At these words of Vasiṣṭha, the valorous Rāma remarked upon the wondrous nature of the Muni’s words and wishing to know the cause of all these marvels said thus: “How came the Saṃkalpa of the Sannyāsi to generate the living forms of Jīvaṭa and others and become an actuality? Are not all forms created out of Saṃkalpa unreal? Please enlighten me about the same.”

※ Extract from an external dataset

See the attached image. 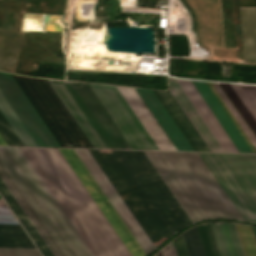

Vasiṣṭha replied: All things are in Chit and out of Chit only. It being all, whatever it contemplates upon as being this or that, that it becomes. This is the real truth. That which is seen in dreams, that which arises through Saṃkalpa, such a thing will be always in that place, and will be of the form contemplated upon. Those objects which arise through Saṃkalpa or dream will not appear to be an actuality now, except through the practice of Yoga which makes one merge in Brahman. It is only through Yoga and Jñāna, that Īśvara and other Devas see all things as they are everywhere. Objects longed for, will be easily obtained by those who have practiced continued meditation. How can persons, going towards the southern direction, be able to reach the north pole? Those who long for objects through their Saṃkalpa will attain them; but those who wish to attain their own Ātma will never think of objects. The ignorant mind which is the state of all objects before it and which fondles with Saṃkalpa in great amity is impeded in its progress, if it should concentrate itself upon two objects at the same time and not upon one of them alone for its destruction. With the thought of one being a Vidyādhara or a Brahmin, he becomes so. This is an illustration of the Siddhi which flows out of an intense concentrated thought. Therefore through the powerful Samādhi, the Sannyāsi’s Jīva became Rudra in the non-dual Principle. Then through the Saṃkalpa of Rudra, it understood the real nature of all objects attained. Then Jīvaṭa and others, who arose through the Saṃkalpa of the illuminated Sannyāsi saw joyfully, each their respective universes, through Rudra’s form. Through true Saṃkalpa, they attained Tattva, the Reality; and through their Saṃkalpa, they reached their state of Rudra-Jñāna.
Footnotes and references:
The Jīvas or egos are called here by the name of Rudras. This corroborates the statement of H. P. Blavatsky that the Hindu sacred books term the egos by the different appellations of Rudras, Asuras etc.